I don't doubt that Lucy can drink copious amounts of alcohol with nary a misplaced foot or word. Increased tolerance is a hallmark of alcoholism. Neither do I doubt that drinking makes Lucy less irritable with her kids. Nothing soothes an alcoholic's agitation more quickly than a drink.

But here's the rub. And I say this with love: We're kidding ourselves if we think that our addiction to any mood-altering drug or activity isn't affecting our kids. And we're dangerously deluded if we conclude that it can actually improve our parenting.

By the way, this was me to a T. My own kids were in junior high and high school when I spiraled into alcoholism. I clung like a cat on a curtain to this idea that what my kids didn't know couldn't hurt them, but if I didn't get to drink, I just might.

What I failed to reckon was that kids sense it in their bones when you are not fully present. They know you're numbing your feelings and some part of you has gone missing, even if they can't put it into words until later. My kids were grown before they could name the myriad ways alcohol robbed them of Mom.

Of course, many addicted moms aren't so subtle in the havoc they wreak. I know plenty who have lost custody of their kids because of drugs or alcohol.

Ironically, though, it's those of us with the wherewithal to work hard to try to manage our drinking who often stay stuck the longest. We high-functioning, fine-winos take first place in rationalization and image management, but we're the last to reach for help.

I suffered for twelve long years before I finally admitted my life was unmanageable and got into recovery. Since then, I've struggled to name and grieve the losses -- conversations I never had with my kids, intimate moments we never shared --because I don't even know what I missed.

I like to think I would have done better if I had known better.

And what about all those moms who aren't alcoholics? Should they be worried about how their drinking impacts their kids? One mother wrote to ask, "If I'm not an alcoholic, getting visibly drunk, or neglecting my kids, is there really any harm in drinking quite a bit?"

I don't have a good answer. Partly because "harm" is hard to measure, and do no harm is a pretty poor standard for parenting. But I think we can all agree that a mom doesn't have to be alcoholic to drink to excess, set a bad example or become emotionally unavailable.

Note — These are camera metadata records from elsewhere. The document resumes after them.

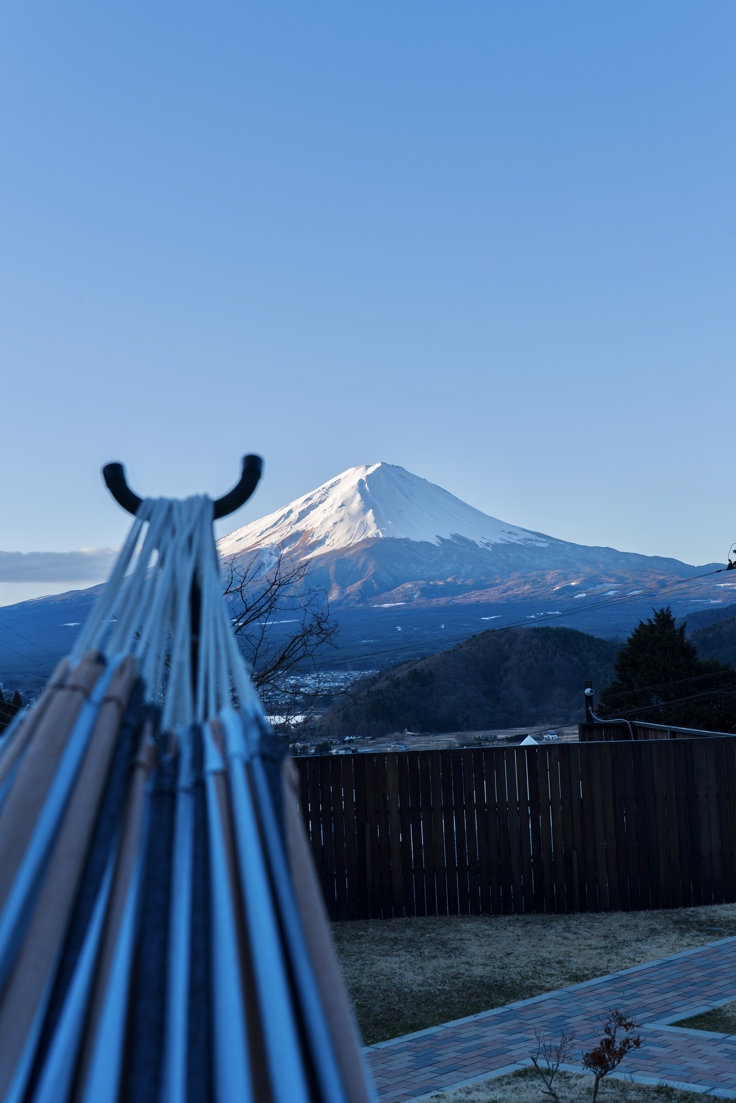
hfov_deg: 32.6
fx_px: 1257
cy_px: 552
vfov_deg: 47.4
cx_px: 368
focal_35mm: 41
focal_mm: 41
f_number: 6.3
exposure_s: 1/80
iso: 100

We can also agree that moms have the hardest job on the planet. I'm the last to begrudge them a cocktail or two when they want them. I know plenty of great, loving parents who drink on a regular basis, and do so responsibly.

If you're one of those moms, I raise my glass of sparkling water to toast you!

But if you're not so sure, it's never too late reach for help. More important, it's never too soon.